The piglet survives. Or it seems to, anyway—later on, we get a few shots of what could be the same animal, slightly older and with a leg that looks a little messed up, as though it was bent in an odd direction. But we can’t know for sure, because Gunda doesn’t identify, by name or text, any of its subjects, even Gunda herself. The pigs don’t speak aloud their thoughts in comfortingly human voices, nor is there any narration from the likes of David Attenborough or Morgan Freeman. In fact, beyond the unseen camera crew and the late, ominous arrival of a truck, humans are completely absent from the film. Kossakovsky is interested only in immersion—in offering a ground-level tour of this grubby, chaotic corner of the animal kingdom. That puts his movie in the same genus as the experimental, largely wordless nature docs produced by Harvard’s Sensory Ethnography Lab. What Sweetgrass did for sheep and Leviathan did for fish, Gunda does for Old MacDonald’s stock.

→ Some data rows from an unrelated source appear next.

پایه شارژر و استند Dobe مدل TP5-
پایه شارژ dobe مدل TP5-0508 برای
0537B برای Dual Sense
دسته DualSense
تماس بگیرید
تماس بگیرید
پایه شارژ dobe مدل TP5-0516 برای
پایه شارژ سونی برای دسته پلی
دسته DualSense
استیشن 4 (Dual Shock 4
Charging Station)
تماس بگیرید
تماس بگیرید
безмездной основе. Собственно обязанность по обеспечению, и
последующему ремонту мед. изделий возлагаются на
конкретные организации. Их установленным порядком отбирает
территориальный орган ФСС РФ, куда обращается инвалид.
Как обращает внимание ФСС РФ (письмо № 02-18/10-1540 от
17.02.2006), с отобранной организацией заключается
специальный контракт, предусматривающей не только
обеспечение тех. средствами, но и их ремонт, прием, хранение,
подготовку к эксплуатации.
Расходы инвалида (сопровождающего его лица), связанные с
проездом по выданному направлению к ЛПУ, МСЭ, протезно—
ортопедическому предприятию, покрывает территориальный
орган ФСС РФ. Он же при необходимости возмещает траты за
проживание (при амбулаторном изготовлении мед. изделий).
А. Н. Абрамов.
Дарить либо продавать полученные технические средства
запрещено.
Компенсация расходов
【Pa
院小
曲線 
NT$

For 90 minutes, beasts go about their business, in front of a camera that’s basically an oversized microscope and to not so much as a single note of music or a sound not native to their world. Straying occasionally from the sow’s passel, Kossakovsky trails chickens that loom almost prehistorically (if nothing else, Gunda should put to rest any lingering doubt about the evolutionary link between birds and their Jurassic ancestors), and devotes a stretch to the dumbfounded stares of bovine, who pose like extras in a music video, savoring their moment in the spotlight. This will be hog heaven for a certain species of spectator—not just those who can spend an hour per exhibit at the zoo, studying the nuances of blissfully unperturbed fauna, but also anyone who prefers their documentaries light on facts/figures and heavy on splendor. It helps that the footage is gorgeous, every shot a pristinely monochromatic marvel.

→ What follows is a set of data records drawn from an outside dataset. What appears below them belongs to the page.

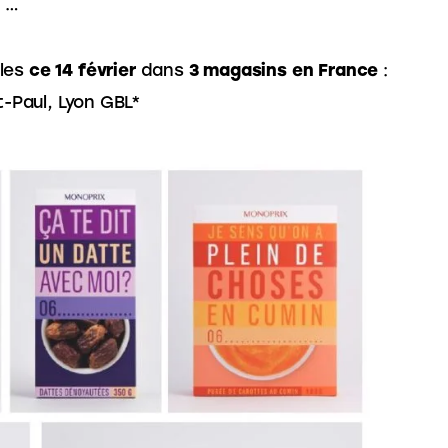
, …
les 
ce 14 février
 dans 
3 magasins en France
 : 
nt-Paul, Lyon GBL*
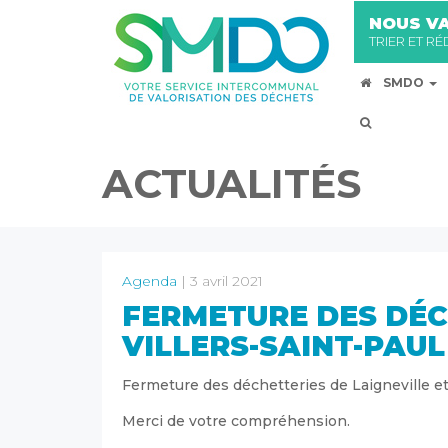
NOUS VA
TRIER ET R
SMDO
ACTUALITÉS
Agenda
| 3 avril 2021
FERMETURE DES DÉC
VILLERS-SAINT-PAUL
Fermeture des déchetteries de Laigneville et
Merci de votre compréhension.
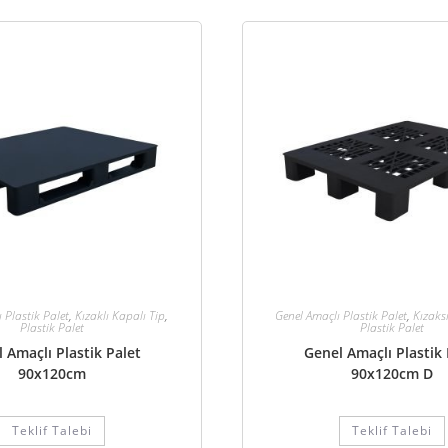
 Plastik Palet
,
Kızaklı Kapalı Tip
,
Genel Amaçlı Plastik Palet
,
Kızaksı
Plastik Palet
Plastik Palet
 Amaçlı Plastik Palet
Genel Amaçlı Plastik 
90x120cm
90x120cm D
Teklif Talebi
Teklif Talebi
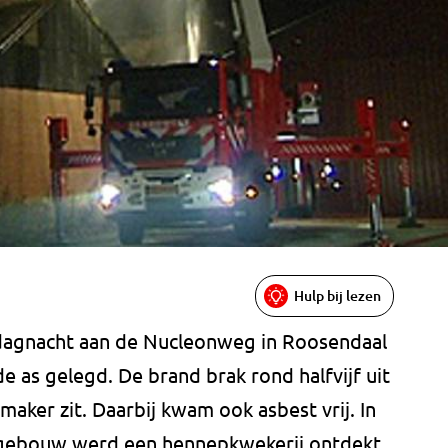
Hulp bij lezen
sdagnacht aan de Nucleonweg in Roosendaal
 as gelegd. De brand brak rond halfvijf uit
aker zit. Daarbij kwam ook asbest vrij. In
t gebouw werd een hennepkwekerij ontdekt.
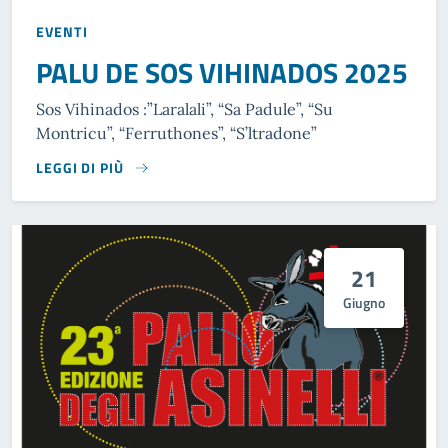
EVENTI
PALU DE SOS VIHINADOS 2025
Sos Vihinados :”Laralali”, “Sa Padule”, “Su
Montricu”, “Ferruthones”, “S’ltradone”
LEGGI DI PIÙ
21
Giugno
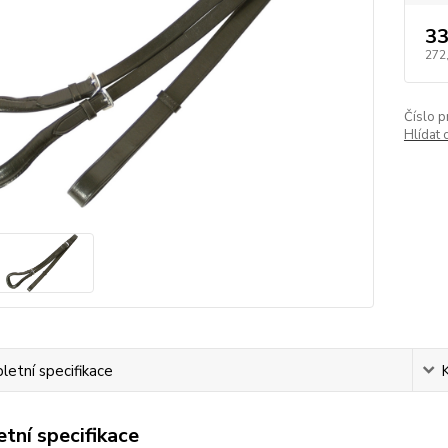
33
272
Číslo p
Hlídat 
etní specifikace
tní specifikace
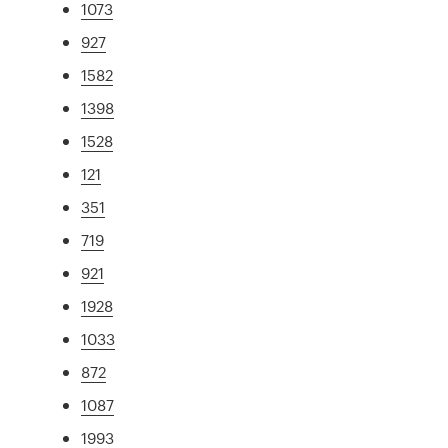
1073
927
1582
1398
1528
121
351
719
921
1928
1033
872
1087
1993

Kossakovsky never humanizes his subjects. But you can see hints of personality in their primal behavior, if you squint hard enough. Or is that just projection? (Werner Herzog, one must assume, would find no kinship, no understanding, no mercy in Gunda’s eyes.) Part of the film’s tightrope act is that it gets you thinking about sentience, and maybe searching for an inner life, in animals that it stubbornly resists sentimentalizing or ascribing more advanced emotions to. Then again, maybe just filming their routines will inspire audiences to go the extra distance of identification. It’s said, after all, that humans can see themselves in anything, even the “lesser” lifeforms they consume. It’s not so hard with pigs, which are smart and social; putting their daily activity next to a chicken’s certainly makes the distinction clear.

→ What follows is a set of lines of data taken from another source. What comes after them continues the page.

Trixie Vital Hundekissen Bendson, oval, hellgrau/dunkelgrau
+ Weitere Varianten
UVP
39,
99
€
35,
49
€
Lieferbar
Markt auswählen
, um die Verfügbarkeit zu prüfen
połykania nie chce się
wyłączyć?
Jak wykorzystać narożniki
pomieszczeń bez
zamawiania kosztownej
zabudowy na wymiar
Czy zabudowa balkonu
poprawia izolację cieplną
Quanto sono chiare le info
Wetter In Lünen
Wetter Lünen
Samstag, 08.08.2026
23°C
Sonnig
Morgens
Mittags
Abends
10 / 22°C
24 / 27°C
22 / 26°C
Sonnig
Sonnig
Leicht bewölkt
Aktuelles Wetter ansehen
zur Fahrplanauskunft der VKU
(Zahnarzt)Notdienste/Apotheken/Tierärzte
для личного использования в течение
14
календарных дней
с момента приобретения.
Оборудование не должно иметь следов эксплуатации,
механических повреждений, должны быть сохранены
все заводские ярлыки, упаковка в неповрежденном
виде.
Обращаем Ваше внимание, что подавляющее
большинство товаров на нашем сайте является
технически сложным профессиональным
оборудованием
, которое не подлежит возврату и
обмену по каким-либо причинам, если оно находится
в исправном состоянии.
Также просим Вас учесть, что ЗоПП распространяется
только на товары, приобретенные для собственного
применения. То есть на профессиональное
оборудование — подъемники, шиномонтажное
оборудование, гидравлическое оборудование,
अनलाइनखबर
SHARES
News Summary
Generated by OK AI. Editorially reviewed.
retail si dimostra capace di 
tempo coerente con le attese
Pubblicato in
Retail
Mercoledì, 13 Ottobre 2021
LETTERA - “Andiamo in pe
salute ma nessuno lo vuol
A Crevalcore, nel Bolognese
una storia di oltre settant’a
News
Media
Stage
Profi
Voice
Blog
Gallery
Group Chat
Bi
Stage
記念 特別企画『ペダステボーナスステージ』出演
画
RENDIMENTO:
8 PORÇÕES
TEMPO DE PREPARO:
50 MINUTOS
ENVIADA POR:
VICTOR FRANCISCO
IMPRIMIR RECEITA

You won’t learn much from Gunda. It’s an arty pastoral mood piece, not an educational tool. Which is not to imply it lacks a philosophy. Kossakovsky’s last documentary, Aquarela, employed jaw-dropping footage of the destructive power of water to sound an environmental alarm. Here, it’s no accident that he’s chosen to film creatures we regard almost exclusively as food. Gunda doesn’t manufacture characters, but it does, in the end, find something like an arc for its menagerie, closing as it does with an extended final shot that communicates the harsh reality of farm life in a way arguably just as upsetting—but much less expected—than a trip to the slaughterhouse. The message comes through loud and painfully clear, no dubbed voices required.